Sunday, 20 March 2016

Genesis

Ontem fui ver a minha mãe. É assim que tudo começa. 
Sou eu e a minha mãe. 
Ela num leito de dor e fluidos que lhe escorrem pela boca do corpo. Eu a contorcer-me num espaço exíguo, húmido, escuro como uma gruta cavernosa onde a luz do sol se faz longínqua. 
Ela a gemer e a cerrar os dentes, eu a abrir caminho até à luz, os meus ossos apertados e a carne magoada. Por fim, o alívio. 
A mãe desmaia caindo num repouso inconsciente enquanto eu berro cá fora aturdida pela claridade e pelo frio, pelos sons e pelas mãos que me tocam. Mãos que eu não conheço. A mãe também não me conhece. Continua no seu sono profundo e não quer saber de mim. Crescemos por fim, as duas muito juntas, ela cada vez mais mulher. Eu, cada vez menos criança. Ambas vinculadas a um pacto: Uma obrigação mútua de nos aceitarmos nas diferenças, suportarmos nos conflitos, de nos aprendermos na viagem que empreendemos, de nos amarmos em todos os momentos, mesmo naqueles em que o amor nos mingua, tolhendo-se no gelo que nos corta o coração. 

Ontem fui ver a minha mãe. Houve um tempo, há muitos anos, que eu a via como uma louca, sem brilho nem brio, desgastada pela vida, em constante desequilíbrio. Não me lembro de alguma vez a ter olhado como se olha um farol ou uma torre. Às vezes odiava-a silenciosamente. Outras amava-a mesmo assim.

===

» **Requisito 1**: Segundo o texto sobre a mãe, porque berra a narradora depois de nascer? Responda em uma a três frases.
» **Requisito 2**: Indique se cada afirmação concorda com o texto sobre a mãe, respondendo sim ou não e citando as palavras do texto que o decidem: (a) Após o parto, a mãe fica acordada a olhar para a filha. (b) A narradora lembra-se de ter olhado a mãe como se olha um farol. (c) As mãos que tocam a narradora recém-nascida são-lhe desconhecidas.
» **Requisito 3**: Prossiga o texto sobre a mãe a partir da última frase apresentada, escrevendo um ou dois parágrafos.

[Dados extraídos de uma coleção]

===

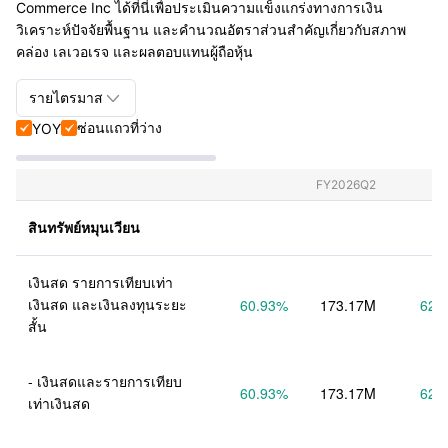
Commerce Inc ได้ที่นี่เพื่อประเมินความแข็งแกร่งทางการเงิน
วิเคราะห์ปัจจัยพื้นฐาน และคำนวณอัตราส่วนสำคัญเกี่ยวกับสภาพ
คล่อง เลเวอเรจ และผลตอบแทนผู้ถือหุ้น

รายไตรมาส
ซ่อนแถวที่ว่าง
YOY


รายไตรมาส+รายปี
รายไตรมาส
FY2026Q2
รายปี
สินทรัพย์หมุนเวียน
เงินสด รายการเทียบเท่า
เงินสด และเงินลงทุนระยะ
60.93
%
173.17M
62.
สั้น
- เงินสดและรายการเทียบ
60.93
%
173.17M
62.
เท่าเงินสด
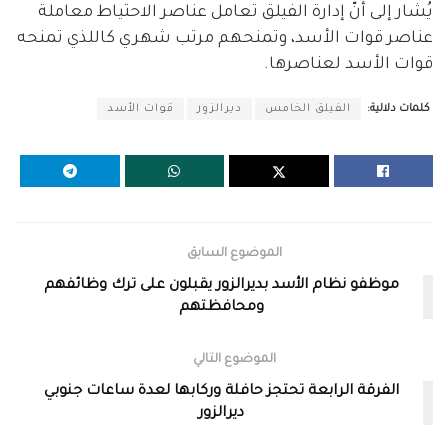
يُشار إلى أنّ إدارة الفيلق تعامل عناصر الاحتياط معاملة
عناصر قوات الأسد، وتمنحهم مرتب شهري كاللذي تمنحه
قوات الأسد لعناصرها.
كلمات دلالية:
الفيلق الخامس
ديرالزور
قوات الأسد
الموضوع السابق
موظفو نظام الأسد بديرالزور يقبلون على ترك وظائفهم
ومحافظتهم
الموضوع التالي
الفرقة الرابعة تحتجز حافلة وركابها لعدة ساعات جنوبي
ديرالزور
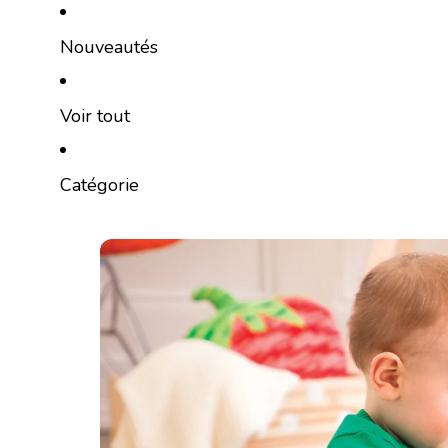
Ignorer et passer au contenu
Nouveautés
Voir tout
Catégorie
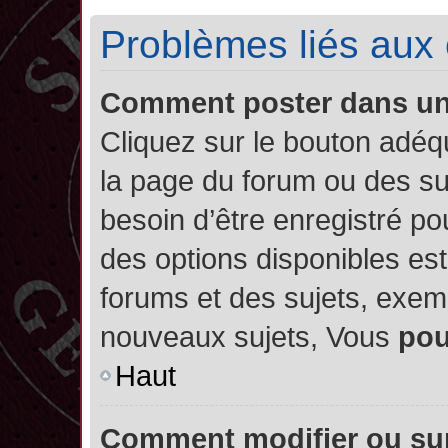
Problèmes liés aux
Comment poster dans u
Cliquez sur le bouton adé
la page du forum ou des su
besoin d’être enregistré po
des options disponibles es
forums et des sujets, exe
nouveaux sujets, Vous
po
Haut
Comment modifier ou su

===

» **Resposta 1**: A narradora berra porque, cá fora, fica aturdida pela claridade e pelo frio, pelos sons e pelas mãos que a tocam.

» **Resposta 2**:
(a) Não: "A mãe desmaia caindo num repouso inconsciente".
(b) Não: "Não me lembro de alguma vez a ter olhado como se olha um farol ou uma torre."
(c) Sim: "Mãos que eu não conheço."

» **Resposta 3**:
Quando depois da berraria por tudo e por coisa nenhuma, se sentava num canto a soluçar, dava-me pena. Mas os gestos, aqueles gestos que afagam, beijam e abraçam o outro como se o outro fosse uma extensão de nós mesmos eram gestos proibidos, despropositados, infantis demais para uma mulher adulta como a minha mãe. Restava-me então a comiseração mesclada com a incompreensão, às vezes a intolerância, outras o descaso. Via-a infeliz, consumida pelos rios de solidão que lhe sulcavam a vida. Ainda hoje a minha mãe é um desnorte. É-me por isso difícil ir ao seu encontro. 
No meio da sua tristeza infinda, prostra-se diante do seu muro particular de lamentações, o seu mundo interior revoltoso, desalumiado, emperdernido. Vejo-a assim como um produto inacabado. Uma boneca de porcelana que na linha de montagem saltou procedimentos de fabrico e saiu para o embalamento apenas com um olho, meio pulmão, um coração distorcido, uma mente defeituosa. 

Nunca me atrevi a perguntar-lhe se algum dia teve sonhos. Quais eram? Acredito sinceramente que nunca os teve ou se os teve, tê-los-á deixado morrer na penumbra de um cotidiano triste e enfadonho. Terão morrido ainda em estado embrionário, pequeninos, enfezados . 
Ao longo dos anos na soma de agruras e amarguras a minha mãe seguiu os passos dos seus sonhos e também ela mirrou. Hoje uma mulher pequenina, como o são todas as mulheres que silenciaram dentro de si os seus desejos, a mãe cortou definitivamente as asas que a custo a levaram de um dia ao outro. Não mais suportou o peso das pedras que pendiam das suas penas e a obrigavam a voos rasteiros. Ansiou libertar-se de tão limitadores pendentes e de um só golpe decepou-se.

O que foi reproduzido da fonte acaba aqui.